__Given passage__:
★ ★ ★ ★

Standalone, Viking, 2012, 373 pgs.
Violet was prepared for her summer vacation to be average, if enjoyable: a visit to her artist father’s place while her mother does graduate research means getting to study his technique while she works on her own. She doesn’t expect a sudden trip to Japan, home of her favorite comics and cartoons, where her father is commissioned to paint a mural for a museum. Or for the museum to give her access to some of Japan’s most important historical art, anime, manga, or otherwise. In a lot of ways it’s a dream trip for her as an artist and a huge fan of all things Japanese. What she certainly doesn’t expect, though, is to become involved in a case of stolen Van Gogh sketches that the museum was using to demonstrate ukiyo-e’s wide-reaching influence. But with her family and friends being threatened by a mysterious third-party until the sketches are handed over, she’s willing to do whatever it takes to solve the mystery.
This book poses me with an interesting conundrum: how do you review a mystery novel that only sort of works as a mystery novel?
You’d think something that mostly fails in the genre it advertises itself as would fail as a piece in general, but that’s not really the case here. This, instead, works on other levels, and it’s more that the mystery aspects never managed to be the main draw.

★ ★ ★ ★

__Excerpted records__:

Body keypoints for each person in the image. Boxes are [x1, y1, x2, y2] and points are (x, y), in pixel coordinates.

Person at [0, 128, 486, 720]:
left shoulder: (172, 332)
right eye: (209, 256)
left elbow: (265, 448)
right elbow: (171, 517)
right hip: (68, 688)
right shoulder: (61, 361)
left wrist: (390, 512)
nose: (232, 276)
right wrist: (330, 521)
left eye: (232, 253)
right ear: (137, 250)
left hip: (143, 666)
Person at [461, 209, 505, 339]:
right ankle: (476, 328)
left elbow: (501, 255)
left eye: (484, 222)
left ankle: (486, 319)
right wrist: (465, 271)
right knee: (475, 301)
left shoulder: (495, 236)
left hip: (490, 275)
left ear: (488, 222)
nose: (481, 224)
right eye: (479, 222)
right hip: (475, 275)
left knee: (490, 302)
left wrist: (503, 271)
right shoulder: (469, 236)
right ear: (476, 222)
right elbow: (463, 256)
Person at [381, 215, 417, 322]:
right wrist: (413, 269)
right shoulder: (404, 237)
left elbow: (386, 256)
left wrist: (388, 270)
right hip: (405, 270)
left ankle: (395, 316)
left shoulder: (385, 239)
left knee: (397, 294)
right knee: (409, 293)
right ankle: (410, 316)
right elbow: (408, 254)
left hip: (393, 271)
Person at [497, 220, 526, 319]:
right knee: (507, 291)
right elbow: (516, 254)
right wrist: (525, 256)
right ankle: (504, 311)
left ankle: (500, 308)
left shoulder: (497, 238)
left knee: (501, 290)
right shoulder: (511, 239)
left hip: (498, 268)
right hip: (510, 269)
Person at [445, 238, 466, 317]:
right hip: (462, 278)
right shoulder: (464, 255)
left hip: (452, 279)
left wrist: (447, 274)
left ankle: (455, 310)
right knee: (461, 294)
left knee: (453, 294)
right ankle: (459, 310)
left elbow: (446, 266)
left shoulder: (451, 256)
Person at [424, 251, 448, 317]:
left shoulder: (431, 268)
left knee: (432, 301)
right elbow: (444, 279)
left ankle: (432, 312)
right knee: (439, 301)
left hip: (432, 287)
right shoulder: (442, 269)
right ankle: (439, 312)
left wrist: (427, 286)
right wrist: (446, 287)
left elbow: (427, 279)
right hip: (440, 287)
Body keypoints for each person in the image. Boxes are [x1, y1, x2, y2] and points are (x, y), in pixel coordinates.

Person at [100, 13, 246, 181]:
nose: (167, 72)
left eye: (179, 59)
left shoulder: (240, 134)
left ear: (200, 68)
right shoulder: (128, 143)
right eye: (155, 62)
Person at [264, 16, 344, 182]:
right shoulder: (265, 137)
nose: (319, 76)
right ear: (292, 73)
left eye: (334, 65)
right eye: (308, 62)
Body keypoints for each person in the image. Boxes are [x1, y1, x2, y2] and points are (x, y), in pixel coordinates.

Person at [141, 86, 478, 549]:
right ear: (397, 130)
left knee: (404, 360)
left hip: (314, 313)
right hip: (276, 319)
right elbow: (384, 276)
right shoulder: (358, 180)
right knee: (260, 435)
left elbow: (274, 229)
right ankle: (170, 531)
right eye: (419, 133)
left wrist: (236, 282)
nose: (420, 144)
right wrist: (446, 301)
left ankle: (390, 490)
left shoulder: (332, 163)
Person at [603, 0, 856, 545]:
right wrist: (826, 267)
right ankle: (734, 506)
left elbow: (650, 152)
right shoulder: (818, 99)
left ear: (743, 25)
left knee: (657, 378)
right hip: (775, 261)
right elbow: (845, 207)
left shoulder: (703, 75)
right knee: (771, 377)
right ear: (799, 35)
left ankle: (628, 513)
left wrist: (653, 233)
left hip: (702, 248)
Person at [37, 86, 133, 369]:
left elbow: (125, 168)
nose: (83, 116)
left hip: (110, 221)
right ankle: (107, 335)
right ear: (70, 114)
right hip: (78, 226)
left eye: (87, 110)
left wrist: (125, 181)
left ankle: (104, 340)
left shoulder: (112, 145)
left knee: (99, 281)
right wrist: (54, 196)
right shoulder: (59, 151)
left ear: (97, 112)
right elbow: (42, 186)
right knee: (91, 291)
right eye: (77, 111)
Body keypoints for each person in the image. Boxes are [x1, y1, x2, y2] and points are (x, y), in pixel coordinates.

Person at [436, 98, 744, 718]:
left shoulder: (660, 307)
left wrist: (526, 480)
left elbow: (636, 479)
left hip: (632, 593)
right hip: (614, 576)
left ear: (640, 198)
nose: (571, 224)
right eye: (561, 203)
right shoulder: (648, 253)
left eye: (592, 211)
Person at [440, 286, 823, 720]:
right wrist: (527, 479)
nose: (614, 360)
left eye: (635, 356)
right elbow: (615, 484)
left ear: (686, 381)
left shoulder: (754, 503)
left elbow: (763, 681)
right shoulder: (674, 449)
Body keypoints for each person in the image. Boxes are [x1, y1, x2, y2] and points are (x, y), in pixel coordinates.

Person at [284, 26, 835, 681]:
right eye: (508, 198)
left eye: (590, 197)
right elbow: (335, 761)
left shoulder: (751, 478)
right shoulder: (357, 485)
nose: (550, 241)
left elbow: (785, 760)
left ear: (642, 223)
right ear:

★ ★ ★ ★

Resume the book review from the point where it stops. The listing is not needed for this.

__Exercise response__:
Or, at least, they never manage to fully hold together, for multiple reasons. Oh, it has the structure of a classical mystery plot, with the initial crime to set the scene and enough clues to let the audience figure it out for themselves. As much as I usually like mysteries, though, this one never really worked for me.
The first, most obvious, reason for this was that I thought the whodunit was glaringly obvious, from about the first thirty pages of the book. That naturally kills a lot of the tension, but I’m also willing to forgive the novel for it a little bit. Sometimes with a mystery you get lucky and the right thing just sticks out to you right away.
No, the real, and probably more legitimate problem, comes from the second issue, which is that Violet, our lead, makes for an incredibly unconvincing detective.
See, this wants to be a sort of mystery solving teens thing, a la Nancy Drew or the Hardy Boys, but Violet is far from Nancy Drew. She’s not meticulous, or sneaky, or even particularly logical. Instead, she’s an overemotional teenage girl, with a giant chip on her shoulder because of her deadbeat dad, a tendency to overreact because she doesn’t really understand her own feelings, and a complete willingness to barge her way into situations she doesn’t belong in.
And while the last serves her well among a group of adults who aren’t taking her seriously, the other two cause problems. Part of the reason the whodunit was so obvious in this was because a lot of the red herrings involve Violet making Grand-Canyon-sized leaps of logic based on personal dislike. Lady who’s dating her dad (and replacing her mom) is kind of awkward around the surprise stepdaughter and frustrated with said father’s inability to commit? Obviously the culprit. Someone’s sort of a jerk to her, or even just has issues with a teenager in the middle of an international art theft case? Wait, new top suspect!
She never even suspects the actual culprit until late in the game, even though she knows the huge stakes he has in the whole ordeal, because he’s nice to her and panders to her need to be important to the case.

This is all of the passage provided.